====== 抜粋文
さらに花京院からポルナレフへの返しもあるからますます長いし、なんだか間延びしまくるこのシーン。3人しかいなかったからこその名場面なことがよくわかりますね~…「イギー!アヴドゥル!終わったよ……」もなんか物足りないしな~…
花京院の家族関係の変化
それはさておき気になるのは帰国後の話です。家出のような形でエジプトに旅立ったらしい花京院。さぞ両親も心配しているかと思われますが、帰ってきたら友達を作ってくるわ、その爺ちゃんは不動産王だわ、SPW財団をバックにつけてくるわ…アンタ騙されてない?と別の意味で不安になりそうです。でも嬉しいよね、息子が友達を連れて帰ってくるんだもの。
両親は恐らくスタンド使いではなく、花京院は自分の能力、孤独を選ぶ理由を説明しづらい部分があったのではないでしょうか。でも承太郎たちがいる今、スタンドの存在を証明できるはず。友人を作らなかった理由もこれを機に説明したとすれば、両親の息子に対する理解や、家族間の絆も深まるのかもしれません。
============
====== 提供された記録
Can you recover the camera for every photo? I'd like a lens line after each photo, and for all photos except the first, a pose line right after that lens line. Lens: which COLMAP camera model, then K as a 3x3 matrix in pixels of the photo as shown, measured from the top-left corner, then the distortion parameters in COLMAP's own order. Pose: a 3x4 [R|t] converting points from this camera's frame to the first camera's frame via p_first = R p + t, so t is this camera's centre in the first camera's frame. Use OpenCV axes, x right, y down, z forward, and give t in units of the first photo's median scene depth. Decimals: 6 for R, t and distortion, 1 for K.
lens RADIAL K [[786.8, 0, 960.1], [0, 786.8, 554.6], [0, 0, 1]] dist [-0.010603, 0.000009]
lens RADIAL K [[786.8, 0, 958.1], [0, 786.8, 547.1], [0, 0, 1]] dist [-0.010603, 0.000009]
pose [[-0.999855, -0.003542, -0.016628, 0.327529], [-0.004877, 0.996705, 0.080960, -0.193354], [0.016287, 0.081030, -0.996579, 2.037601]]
============
====== 提供された記録
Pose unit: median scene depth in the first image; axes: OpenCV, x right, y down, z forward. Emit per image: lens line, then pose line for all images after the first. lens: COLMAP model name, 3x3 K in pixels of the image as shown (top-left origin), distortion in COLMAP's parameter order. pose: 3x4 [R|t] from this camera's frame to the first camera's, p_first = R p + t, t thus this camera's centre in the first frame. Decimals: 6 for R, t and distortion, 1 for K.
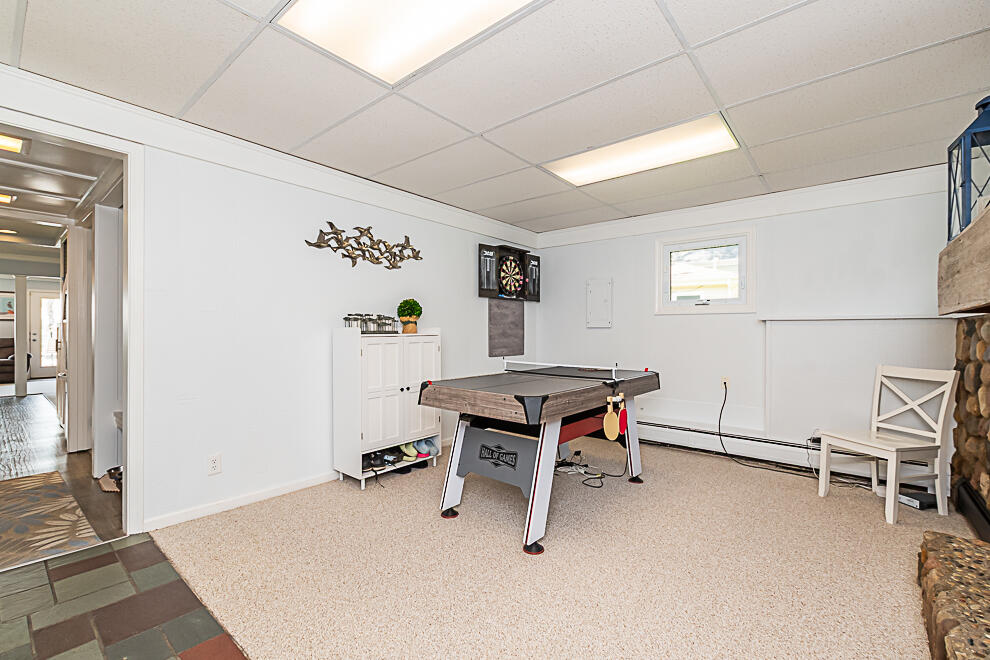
============
取り組む課題:
• 1. 抜粋文のうち、「さらに花京院からポルナレフへ」から「を連れて帰ってくるんだもの。」までを、両端の語句も含めて一字も変えずに書き写してください。
• 2. 抜粋文に書かれている内容をもとに、次の問いに答えてください。
(a) 花京院はどのような形でエジプトに旅立ったらしいと書かれていますか。
(b) あのシーンが名場面になったのは、何人しかいなかったからだと書かれていますか。
(c) 花京院の両親について、恐らくどうだと述べられていますか。

演習の解答:
• 1.
さらに花京院からポルナレフへの返しもあるからますます長いし、なんだか間延びしまくるこのシーン。3人しかいなかったからこその名場面なことがよくわかりますね~…「イギー!アヴドゥル!終わったよ……」もなんか物足りないしな~…
花京院の家族関係の変化
それはさておき気になるのは帰国後の話です。家出のような形でエジプトに旅立ったらしい花京院。さぞ両親も心配しているかと思われますが、帰ってきたら友達を作ってくるわ、その爺ちゃんは不動産王だわ、SPW財団をバックにつけてくるわ…アンタ騙されてない?と別の意味で不安になりそうです。でも嬉しいよね、息子が友達を連れて帰ってくるんだもの。

• 2.
(a) 家出のような形です。
(b) 3人です。
(c) スタンド使いではないと述べられています。